> **SUPPLIED PASSAGE**
The dispatchWorkgroups()
method of the GPUComputePassEncoder
interface dispatches a specific grid of workgroups to perform the work being done by the current GPUComputePipeline
(i.e. set via GPUComputePassEncoder.setPipeline()
).
dispatchWorkgroups(workgroupCountX)
dispatchWorkgroups(workgroupCountX, workgroupCountY)
dispatchWorkgroups(workgroupCountX, workgroupCountY, workgroupCountZ)
workgroupCountX
-
The X dimension of the grid of workgroups to dispatch.
-
workgroupCountY
Optional
-
The Y dimension of the grid of workgroups to dispatch. If omitted, workgroupCountY
defaults to 1.
-
workgroupCountZ
Optional
-
The Z dimension of the grid of workgroups to dispatch. If omitted, workgroupCountZ
defaults to 1.
Note: The X, Y, and Z dimension values passed to dispatchWorkgroups()
and GPUComputePassEncoder.dispatchWorkgroupsIndirect()
are the number of workgroups to dispatch for each dimension, not the number of shader invocations to perform across each dimension. This matches the behavior of modern native GPU APIs, but differs from the behavior of OpenCL. This means that if a GPUShaderModule
defines an entry point with @workgroup_size(4, 4)
, and work is dispatched to it with the call passEncoder.dispatchWorkgroups(8, 8);
, the entry point will be invoked 1024 times total — Dispatching a 4 x 4 workgroup 8 times along both the X and Y axes. 4 * 4 * 8 * 8 = 1024
.
The following criteria must be met when calling dispatchWorkgroups()
, otherwise a GPUValidationError
is generated and the GPUComputePassEncoder
becomes invalid:
-
workgroupCountX
, workgroupCountY
, and workgroupCountZ
are all less than or equal to the GPUDevice
's maxComputeWorkgroupsPerDimension
limit.

> **DATA SHOWN**

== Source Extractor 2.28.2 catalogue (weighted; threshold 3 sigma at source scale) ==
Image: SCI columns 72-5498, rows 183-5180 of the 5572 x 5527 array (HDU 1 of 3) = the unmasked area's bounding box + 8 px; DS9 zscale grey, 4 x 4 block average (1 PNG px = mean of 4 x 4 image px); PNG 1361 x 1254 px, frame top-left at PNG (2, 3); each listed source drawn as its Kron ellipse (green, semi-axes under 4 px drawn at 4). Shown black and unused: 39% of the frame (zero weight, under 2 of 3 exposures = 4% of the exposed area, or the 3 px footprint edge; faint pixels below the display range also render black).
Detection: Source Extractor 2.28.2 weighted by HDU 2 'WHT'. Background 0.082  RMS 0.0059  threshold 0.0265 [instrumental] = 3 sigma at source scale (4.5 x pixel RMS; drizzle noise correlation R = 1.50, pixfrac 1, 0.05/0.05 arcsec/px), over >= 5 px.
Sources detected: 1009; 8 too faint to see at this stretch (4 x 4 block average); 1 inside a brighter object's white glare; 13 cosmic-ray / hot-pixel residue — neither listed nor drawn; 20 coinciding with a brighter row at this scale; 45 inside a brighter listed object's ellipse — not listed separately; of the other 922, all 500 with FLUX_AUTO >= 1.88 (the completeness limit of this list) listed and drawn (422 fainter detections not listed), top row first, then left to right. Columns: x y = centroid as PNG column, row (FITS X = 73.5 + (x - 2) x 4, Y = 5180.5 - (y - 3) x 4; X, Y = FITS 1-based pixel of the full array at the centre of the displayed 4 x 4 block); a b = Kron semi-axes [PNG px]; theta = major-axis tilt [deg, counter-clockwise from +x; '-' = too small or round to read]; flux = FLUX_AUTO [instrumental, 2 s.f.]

> **WHAT IS NEEDED**
Carry the dispatchWorkgroups() reference forward from its final sentence.

> **EXPECTED ANSWER**
In our basic compute demo, several commands are recorded via a GPUCommandEncoder
. Most of these commands originate from the GPUComputePassEncoder
created via beginComputePass()
.
At the start of the code, we set a global buffer size of 1000. Also, note that the workgroup size in the shader is set to 64.
const BUFFER_SIZE = 1000;
const shader = `
@group(0) @binding(0)
var<storage, read_write> output: array<f32>;
@compute @workgroup_size(64)
...
`;
Later in the code, the dispatchWorkgroups()
workgroupCountX
parameter is set based on the global buffer size and the shader workgroup count.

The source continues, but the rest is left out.